O risco do tempo-Temer

PAULO DE TARSO LYRA paulodetarso.df@dabr.com.br
postado em 10/02/2017 00:00
Meio que desanimado, um tanto quanto impaciente, um aliado próximo do presidente Michel Temer admitiu que o titular do Planalto vive em um tempo próprio em relação ao mundo político da Esplanada: o tempo-Temer. Enquanto todos à sua volta se desesperam em busca de respostas ou saídas para crises que surgem, o presidente adota a máxima interioriana de que ;as abóboras vão se acomodando com o andar da carroça;.

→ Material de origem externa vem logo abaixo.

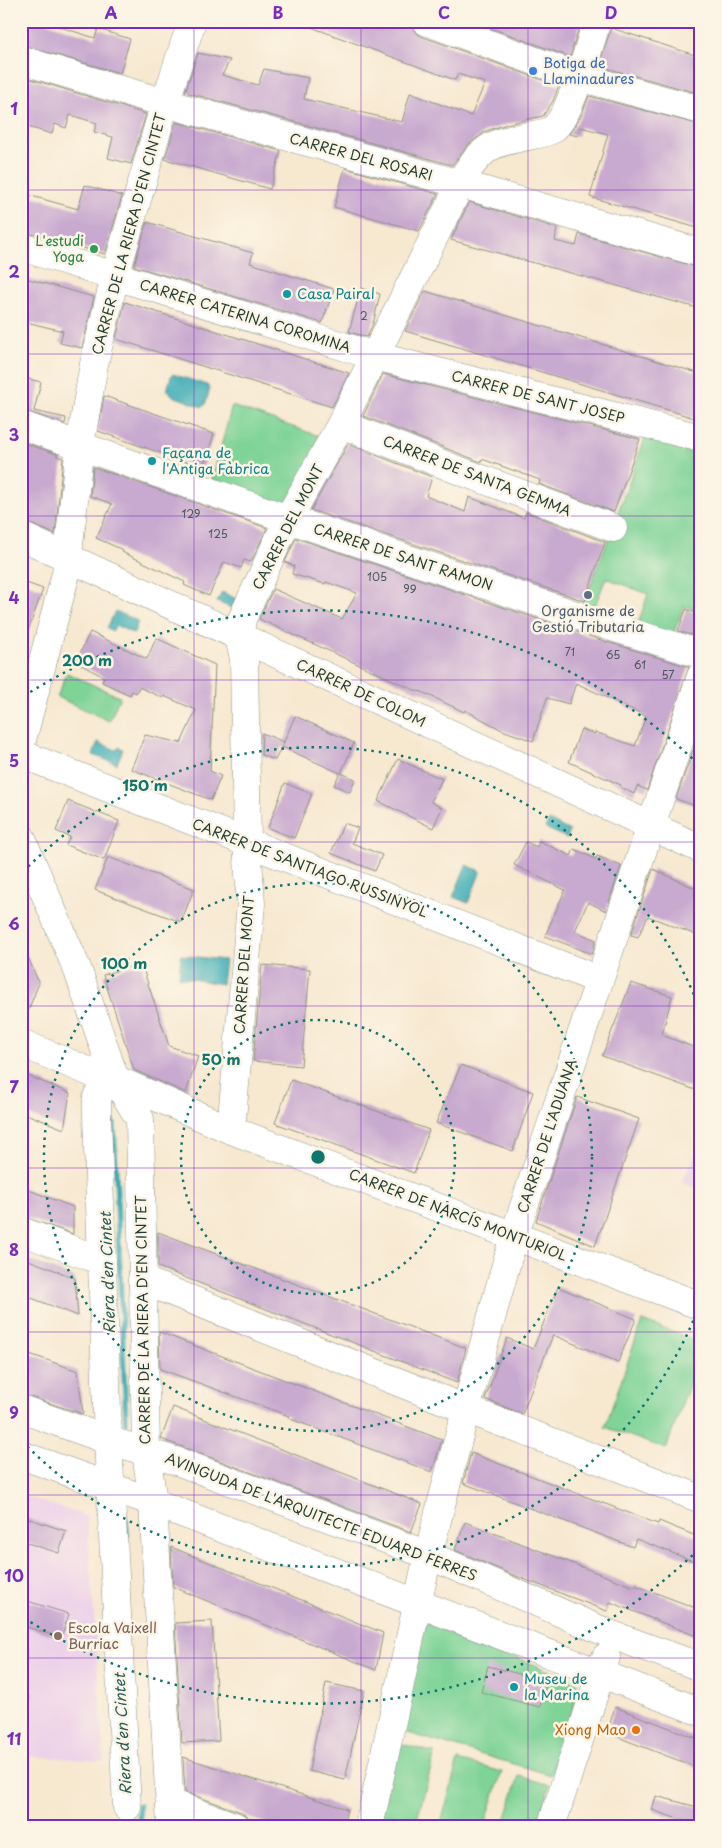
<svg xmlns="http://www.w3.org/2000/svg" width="722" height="1848" viewBox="0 0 722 1848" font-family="'Playpen Sans',sans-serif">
  <rect width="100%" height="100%" fill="#fcf5e5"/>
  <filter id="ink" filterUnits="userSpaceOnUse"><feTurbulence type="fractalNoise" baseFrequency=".02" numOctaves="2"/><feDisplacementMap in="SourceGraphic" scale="10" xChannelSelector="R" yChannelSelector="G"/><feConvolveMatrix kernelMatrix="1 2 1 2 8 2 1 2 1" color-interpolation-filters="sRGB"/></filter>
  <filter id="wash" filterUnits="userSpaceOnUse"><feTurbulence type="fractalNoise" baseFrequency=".0096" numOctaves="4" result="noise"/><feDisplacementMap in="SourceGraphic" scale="20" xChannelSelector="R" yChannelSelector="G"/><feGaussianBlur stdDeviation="1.12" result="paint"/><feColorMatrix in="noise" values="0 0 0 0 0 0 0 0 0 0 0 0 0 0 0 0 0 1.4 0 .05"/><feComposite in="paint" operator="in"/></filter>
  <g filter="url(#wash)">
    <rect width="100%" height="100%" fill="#f7e8d0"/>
    <g fill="#edd1e9">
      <path d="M 701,1144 L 701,1191 L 681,1182 Z"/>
      <path d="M 21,1495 L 87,1516 L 104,1761 L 21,1756 Z"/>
    </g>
    <g fill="#7ed397" stroke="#4e8866">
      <path d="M 232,406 L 322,437 L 289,507 L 212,479 Z"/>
      <path d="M 646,436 L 701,456 L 701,612 L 684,606 L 672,637 L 638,624 L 648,594 L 606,578 L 593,611 L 583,607 Z"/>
      <path d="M 67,673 L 120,697 L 109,721 L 57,697 Z"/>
      <path d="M 642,1321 L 701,1342 L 701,1352 L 666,1449 L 605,1427 Z"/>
      <path d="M 425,1621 L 455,1631 L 577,1683 L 579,1689 L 551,1775 L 398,1730 Z"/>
      <path d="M 21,1689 L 33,1693 L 21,1727 Z"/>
      <path d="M 398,1743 L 435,1753 L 415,1827 L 378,1827 Z"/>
      <path d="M 458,1760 L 502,1772 L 484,1827 L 440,1827 Z"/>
      <path d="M 519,1776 L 550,1785 L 536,1827 L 503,1827 Z"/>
    </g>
    <g fill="#3bacb5" stroke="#2d7474">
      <path d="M 173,374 L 207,385 L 210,389 L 205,405 L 202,407 L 173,396 L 167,390 L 171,376 Z"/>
      <path d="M 222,592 L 239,600 L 234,609 L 217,602 Z"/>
      <path d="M 115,611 L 138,621 L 134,634 L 117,626 L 112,631 L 107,628 Z"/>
      <path d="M 98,742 L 116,750 L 119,747 L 123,749 L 117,764 L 93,755 Z"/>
      <path d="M 549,820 L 570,831 L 567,838 L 545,828 Z"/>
      <path d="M 466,865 L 481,871 L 468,903 L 453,897 Z"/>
      <path d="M 181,955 L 225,960 L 222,984 L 179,977 Z"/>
    </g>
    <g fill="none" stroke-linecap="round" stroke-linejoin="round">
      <g stroke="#3bacb5" stroke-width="5.5">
        <path d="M 114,1124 L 126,1422"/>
        <path d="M 126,1520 L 127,1535"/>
        <path d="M 139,1806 L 140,1827"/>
      </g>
    </g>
    <g id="blocks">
      <g fill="#c8a9cf">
        <path d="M 21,21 L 41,21 L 95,38 L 98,29 L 130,39 L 120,73 L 21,45 Z"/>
        <path d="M 300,21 L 411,21 L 414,31 L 421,36 L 559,86 L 553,101 L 543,116 L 507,124 L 486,131 L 469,144 L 452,165 L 185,92 L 198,53 L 230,60 L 222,75 L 258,85 L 264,69 L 308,78 L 304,99 L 402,122 L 410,93 L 471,116 L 485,83 L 458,74 L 455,80 L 300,23 Z"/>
        <path d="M 472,21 L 581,21 L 570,57 Z"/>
        <path d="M 611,28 L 701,57 L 701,94 L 599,66 Z"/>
        <path d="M 21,76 L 146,114 L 131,164 L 108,158 L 113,137 L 94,132 L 97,123 L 70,115 L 66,128 L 55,124 L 52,134 L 21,125 Z"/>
        <path d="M 589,96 L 701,125 L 701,229 L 590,197 L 608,134 L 580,127 L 578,136 L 569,134 L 581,116 Z"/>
        <path d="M 176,122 L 281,151 L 270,189 L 165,159 Z"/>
        <path d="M 345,168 L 438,194 L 419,231 L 334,207 Z"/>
        <path d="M 85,185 L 122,196 L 105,254 L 21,231 L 21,193 L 78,209 Z"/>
        <path d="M 469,202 L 557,228 L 555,241 L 576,246 L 579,234 L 701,268 L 701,309 L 451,240 Z"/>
        <path d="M 147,222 L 253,253 L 250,263 L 334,289 L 322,323 L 134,266 Z"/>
        <path d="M 21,277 L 94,297 L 82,348 L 60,343 L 63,331 L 26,322 L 28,313 L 21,312 Z"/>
        <path d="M 361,288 L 380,294 L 373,324 L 367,337 L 349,332 Z"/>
        <path d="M 425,291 L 701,374 L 701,420 L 405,331 Z"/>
        <path d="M 125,302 L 349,373 L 332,407 L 116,339 Z"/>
        <path d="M 383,374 L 640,439 L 614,512 L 539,484 L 540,480 L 482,459 L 481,462 L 363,416 Z"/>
        <path d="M 21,377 L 41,382 L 34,411 L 66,418 L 65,424 L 21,410 Z"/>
        <path d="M 104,396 L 214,434 L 203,468 L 98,431 Z"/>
        <path d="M 21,442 L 57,454 L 57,456 L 63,458 L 55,534 L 21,520 Z"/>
        <path d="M 348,444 L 432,477 L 426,496 L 465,512 L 469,497 L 524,518 L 526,512 L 605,542 L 585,601 L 311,510 Z"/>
        <path d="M 93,467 L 267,528 L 251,562 L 244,560 L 241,568 L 224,562 L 209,596 L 184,585 L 185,582 L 122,552 L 123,550 L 96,538 L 112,504 L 90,496 Z"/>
        <path d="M 296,538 L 601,640 L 689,667 L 647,790 L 637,786 L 634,794 L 620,787 L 621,785 L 569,762 L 581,729 L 595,734 L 595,732 L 635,746 L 646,716 L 576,683 L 569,704 L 547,698 L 533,741 L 502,730 L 465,710 L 464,712 L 420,691 L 419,692 L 259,619 L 273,589 L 342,619 L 357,593 L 326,582 L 325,584 L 292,574 L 294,566 L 285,562 Z"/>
        <path d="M 21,581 L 43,589 L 23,645 L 21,645 Z"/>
        <path d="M 686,609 L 701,615 L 701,638 L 678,631 Z"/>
        <path d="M 90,632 L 147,659 L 156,638 L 215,665 L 210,771 L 221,776 L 211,800 L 131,769 L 145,735 L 181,743 L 196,710 L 164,696 L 163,698 L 139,687 L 136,693 L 132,691 L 130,695 L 102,682 L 104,677 L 76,662 Z"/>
        <path d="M 295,716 L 354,743 L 341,773 L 355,779 L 350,792 L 334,785 L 340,773 L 282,747 L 284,742 L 275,760 L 261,755 L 262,733 L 284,742 Z"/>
        <path d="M 693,750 L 701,753 L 701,808 L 676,799 Z"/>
        <path d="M 398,759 L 442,779 L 431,802 L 442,808 L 433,828 L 378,801 Z"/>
        <path d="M 285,783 L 312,794 L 294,838 L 268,828 Z"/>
        <path d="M 68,801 L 119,821 L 104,860 L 66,845 L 70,837 L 56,831 Z"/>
        <path d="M 344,823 L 358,828 L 352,843 L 382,855 L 375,871 L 331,853 Z"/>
        <path d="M 539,841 L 571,856 L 574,849 L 596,859 L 597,856 L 621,866 L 606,911 L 588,902 L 575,931 L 596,940 L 592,954 L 545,936 L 565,890 L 514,865 L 526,842 L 537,847 Z"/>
        <path d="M 108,857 L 194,889 L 181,922 L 95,890 Z"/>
        <path d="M 653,869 L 701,891 L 701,937 L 648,916 L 638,937 L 631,935 Z"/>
        <path d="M 21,941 L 39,983 L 22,1026 L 21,1026 Z"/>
        <path d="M 141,963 L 169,1046 L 198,1056 L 186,1093 L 134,1070 L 103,975 Z"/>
        <path d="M 262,965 L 310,969 L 301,1066 L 253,1061 Z"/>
        <path d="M 631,983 L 672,996 L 662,1035 L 701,1050 L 701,1092 L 602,1056 Z"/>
        <path d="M 461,1065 L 533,1092 L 513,1151 L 436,1123 Z"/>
        <path d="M 21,1073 L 70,1093 L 64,1129 L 21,1112 Z"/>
        <path d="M 291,1080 L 429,1130 L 414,1173 L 275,1123 Z"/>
        <path d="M 577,1097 L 639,1119 L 595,1246 L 536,1221 Z"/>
        <path d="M 21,1187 L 73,1207 L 73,1234 L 21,1216 Z"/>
        <path d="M 158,1232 L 466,1348 L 457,1383 L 158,1267 Z"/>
        <path d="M 21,1257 L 75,1278 L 78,1316 L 21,1294 Z"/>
        <path d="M 558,1287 L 636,1319 L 618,1362 L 553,1335 L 522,1414 L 485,1399 L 507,1338 L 533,1349 Z"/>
        <path d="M 159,1332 L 442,1440 L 432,1472 L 288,1418 L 289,1416 L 160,1369 Z"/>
        <path d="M 21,1351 L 78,1371 L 83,1414 L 21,1394 Z"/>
        <path d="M 173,1407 L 422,1504 L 411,1532 L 161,1439 Z"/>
        <path d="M 471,1453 L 658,1524 L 659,1521 L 701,1538 L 701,1564 L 636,1539 L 633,1547 L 463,1483 Z"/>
        <path d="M 21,1516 L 66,1531 L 59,1553 L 21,1541 Z"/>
        <path d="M 465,1522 L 634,1587 L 635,1585 L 701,1610 L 701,1638 L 610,1602 L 607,1611 L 508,1573 L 455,1550 Z"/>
        <path d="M 171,1547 L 383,1633 L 376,1670 L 173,1587 Z"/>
        <path d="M 21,1599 L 69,1614 L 61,1638 L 21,1625 Z"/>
        <path d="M 212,1621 L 219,1741 L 182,1743 L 175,1623 Z"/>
        <path d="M 488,1666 L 547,1681 L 540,1707 L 481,1692 Z"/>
        <path d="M 326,1683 L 364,1691 L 345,1780 L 309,1771 Z"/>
        <path d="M 615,1707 L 701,1740 L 701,1769 L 607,1733 Z"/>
        <path d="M 183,1757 L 347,1809 L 343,1827 L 277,1827 L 249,1818 L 241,1812 L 185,1792 Z"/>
        <path d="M 656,1796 L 701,1808 L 701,1827 L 652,1810 Z"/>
      </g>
    </g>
  </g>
  <g filter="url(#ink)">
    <use href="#blocks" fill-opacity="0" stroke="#8b9282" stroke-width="1"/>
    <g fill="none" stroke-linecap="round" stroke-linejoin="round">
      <defs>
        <g id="minor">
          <path d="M 426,21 L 579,77 L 701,110"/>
          <path d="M 21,60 L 165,103 L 461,184 L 701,253"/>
          <path d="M 21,247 L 375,356 L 701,438"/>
          <path d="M 341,424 L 455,469 L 613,528"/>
          <path d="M 21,425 L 288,519 L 606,625 L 701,654"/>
          <path d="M 21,536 L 701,849"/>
          <path d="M 21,744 L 66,573 L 80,445 L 94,364 L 115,276 L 165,103 L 192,21"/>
          <path d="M 21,754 L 599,980"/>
          <path d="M 21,837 L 78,971 L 115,1079 L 140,1119 L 146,1452 L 153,1502 L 171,1827"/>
          <path d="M 21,1043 L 109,1080 L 115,1079 L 231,1130 L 701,1306"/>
          <path d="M 109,1080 L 97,1097 L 97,1116 L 108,1440 L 127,1807"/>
          <path d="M 231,1130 L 251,904 L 247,843 L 244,658 L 239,638 L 242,619 L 288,519 L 341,424 L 466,173 C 486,142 499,142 533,135 C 539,134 550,132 554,128 C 572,113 589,45 597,21"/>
          <path d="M 21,1231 L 102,1261"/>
          <path d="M 142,1280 L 466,1409 L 701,1499"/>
          <path d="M 21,1409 L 108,1440 L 179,1462 L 428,1555 L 612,1635 L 701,1667"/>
          <path d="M 21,1455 L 153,1502 L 701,1712"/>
          <path d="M 170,1803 L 236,1827"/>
          <path d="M 369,1827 L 428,1555 L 466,1409 L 514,1236 L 701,676"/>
          <path d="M 551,1827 L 606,1657"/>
        </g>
      </defs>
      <use href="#minor" stroke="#8b9282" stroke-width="29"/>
      <use href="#minor" stroke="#fff" stroke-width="28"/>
    </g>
  </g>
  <path fill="none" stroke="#7b2cbf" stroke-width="1" stroke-opacity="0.55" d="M 194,21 L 194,1827M 361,21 L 361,1827M 528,21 L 528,1827M 21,190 L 701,190M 21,354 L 701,354M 21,516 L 701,516M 21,680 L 701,680M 21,842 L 701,842M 21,1006 L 701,1006M 21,1168 L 701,1168M 21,1332 L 701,1332M 21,1495 L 701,1495M 21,1658 L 701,1658"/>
  <g fill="none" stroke="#0f766e" stroke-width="2.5" stroke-dasharray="2.5 5">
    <circle cx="318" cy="1157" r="137"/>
    <circle cx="318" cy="1157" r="274"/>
    <path d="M699 1307A410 410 0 0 1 23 1442M23 872A410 410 0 0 1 699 1007"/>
    <path d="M698 1550A547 547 0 0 1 24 1618M24 696A547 547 0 0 1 698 764"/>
  </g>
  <circle fill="#3f7fe0" stroke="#fcf5e5" stroke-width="2" cx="533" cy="71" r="5"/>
  <circle fill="#2e9e5b" stroke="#fcf5e5" stroke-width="2" cx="94" cy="249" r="5"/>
  <g fill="#0f9aa8" stroke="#fcf5e5" stroke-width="2">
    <circle cx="287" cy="294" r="5"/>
    <circle cx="152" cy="461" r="5"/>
    <circle cx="514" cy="1687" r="5"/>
  </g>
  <circle fill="#5c6f8a" stroke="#fcf5e5" stroke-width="2" cx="588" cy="595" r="5"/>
  <circle fill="#8d6e63" stroke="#fcf5e5" stroke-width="2" cx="58" cy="1636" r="5"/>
  <circle fill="#e8710a" stroke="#fcf5e5" stroke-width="2" cx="636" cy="1730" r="5"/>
  <g text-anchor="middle" stroke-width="5" stroke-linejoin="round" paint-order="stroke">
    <g font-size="11" fill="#49585b">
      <text x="364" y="320">2</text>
      <text x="191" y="518">129</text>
      <text x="218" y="538">125</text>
      <text x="377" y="581">105</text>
      <text x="410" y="593">99</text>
      <text x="570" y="656">71</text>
      <text x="613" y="659">65</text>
      <text x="640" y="669">61</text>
      <text x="668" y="679">57</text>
    </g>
    <g font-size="14" fill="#366cbe" stroke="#fcf5e5" text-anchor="start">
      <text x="543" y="68">Botiga de<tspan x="543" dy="16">Llaminadures</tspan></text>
    </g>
    <g font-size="14" fill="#1f3d34" stroke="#fcf5e5">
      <text transform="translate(361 157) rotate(15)" y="5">CARRER DEL ROSARI</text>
      <text transform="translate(129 234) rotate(-75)" y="5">CARRER DE LA RIERA D'EN CINTET</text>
      <text transform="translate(245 316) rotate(17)" y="5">CARRER CATERINA COROMINA</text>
      <text transform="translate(538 397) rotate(14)" y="5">CARRER DE SANT JOSEP</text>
      <text transform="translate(477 476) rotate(21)" y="5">CARRER DE SANTA GEMMA</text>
      <text transform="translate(288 527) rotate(-63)" y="5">CARRER DEL MONT</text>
      <text transform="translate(403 557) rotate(18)" y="5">CARRER DE SANT RAMON</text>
      <text transform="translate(361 693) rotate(25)" y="5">CARRER DE COLOM</text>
      <text transform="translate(310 868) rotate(21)" y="5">CARRER DE SANTIAGO RUSSINYOL</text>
      <text transform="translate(244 965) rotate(-86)" y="5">CARRER DEL MONT</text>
      <text transform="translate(547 1136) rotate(-72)" y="5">CARRER DE L'ADUANA</text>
      <text transform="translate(458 1215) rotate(21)" y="5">CARRER DE NARCÍS MONTURIOL</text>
      <text transform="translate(143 1320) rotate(-91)" y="5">CARRER DE LA RIERA D'EN CINTET</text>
      <text transform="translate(321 1517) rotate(21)" y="5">AVINGUDA DE L'ARQUITECTE EDUARD FERRES</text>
    </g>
    <g font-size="14" fill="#27864d" stroke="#fcf5e5" text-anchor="end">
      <text x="84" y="246">L'estudi<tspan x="84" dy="16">Yoga</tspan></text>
    </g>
    <g font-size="14" fill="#0d838f" stroke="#fcf5e5" text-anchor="start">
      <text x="297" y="299">Casa Pairal</text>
      <text x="162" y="458">Façana de<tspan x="162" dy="16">l'Antiga Fàbrica</tspan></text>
      <text x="524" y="1684">Museu de<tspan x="524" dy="16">la Marina</tspan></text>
    </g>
    <g font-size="14" fill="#4e5e75" stroke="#fcf5e5">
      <text x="588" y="616">Organisme de<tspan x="588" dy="16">Gestió Tributaria</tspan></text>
    </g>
    <g font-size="14" fill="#785e54" stroke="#fcf5e5" text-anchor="start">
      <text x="68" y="1633">Escola Vaixell<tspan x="68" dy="16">Burriac</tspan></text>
    </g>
    <g font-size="14" fill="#c56008" stroke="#fcf5e5" text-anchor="end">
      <text x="626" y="1735">Xiong Mao</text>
    </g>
    <g font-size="15" font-style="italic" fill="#275e5b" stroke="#fcf5e5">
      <text transform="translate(108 1273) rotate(-92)" y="5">Riera d'en Cintet</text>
      <text transform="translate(123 1734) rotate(-93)" y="5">Riera d'en Cintet</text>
    </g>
  </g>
  <circle cx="318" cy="1157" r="8" fill="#0f766e" stroke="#fcf5e5" stroke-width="2.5"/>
  <g font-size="15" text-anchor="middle" font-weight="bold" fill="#0f766e" stroke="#fcf5e5" stroke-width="5" stroke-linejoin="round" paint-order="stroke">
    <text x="87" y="666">200 m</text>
    <text x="145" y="791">150 m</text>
    <text x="124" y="969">100 m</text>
    <text x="221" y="1065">50 m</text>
  </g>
  <rect width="722" height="1848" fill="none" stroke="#fcf5e5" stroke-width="55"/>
  <rect x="28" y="28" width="666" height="1792" fill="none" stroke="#7b2cbf" stroke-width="2"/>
  <g font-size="16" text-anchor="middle" font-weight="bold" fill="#7b2cbf">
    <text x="111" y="19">A</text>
    <text x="278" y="19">B</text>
    <text x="444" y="19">C</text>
    <text x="611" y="19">D</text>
    <text x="14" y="115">1</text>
    <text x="14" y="278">2</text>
    <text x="14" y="441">3</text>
    <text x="14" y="604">4</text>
    <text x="14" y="767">5</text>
    <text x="14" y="930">6</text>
    <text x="14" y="1093">7</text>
    <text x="14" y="1256">8</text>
    <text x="14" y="1419">9</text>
    <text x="14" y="1582">10</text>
    <text x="14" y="1745">11</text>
  </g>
</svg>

Pode até ser verdade. No caso, inclusive, algumas abóboras perdidas tendem a deslizar da carroça e se espatifar pela estrada, fazendo a alegria de um, ou outro, animal perdido e faminto. Temer conduz o governo tentando equilibrar as abóboras que se espremem atrás de si. Ainda espera que tudo se resolva após um período de decantação.

Pouco importa que o Espírito Santo tenha passado dos 100 mortos. Que os presídios tenham centenas de decapitados. Que os policiais militares do Rio de Janeiro marquem uma paralisação para hoje. Que sindicatos de policiais invadam o Congresso Nacional e sejam recebidos com gás lacrimogêneo. O Ministério da Justiça ficará sob o comando de um interino até a sabatina de Alexandre de Moraes.

A Câmara instalou ontem as comissões das reformas previdenciária e trabalhista. A partir da próxima semana, podem começar as votações na Casa e ninguém sabe dizer quem é o líder do governo. André Moura (PSC-SE) é o atual, mas vem sendo fritado há duas semanas pelo presidente Rodrigo Maia (DEM-RJ), que prefere Aguinaldo Ribeiro (PP-PB). ;Sou um soldado do presidente Temer. Ele, com certeza, saberá resolver esse assunto no momento certo;, afirmou Moura ao Correio.

Antes de ser empossado como presidente efetivo, Temer sempre cultivou a imagem de habilidoso político. Mas agora Temer não é mais presidente do PMDB. É presidente de um país em estado de pré-convulsão, com 12 milhões de desempregados e um racha político ainda decorrente do impeachment da ex-presidente Dilma. A estrada está muito mais sinuosa e esburacada. Aliados de Temer torcem para que sobrem mais abóboras dentro do que fora da carroça.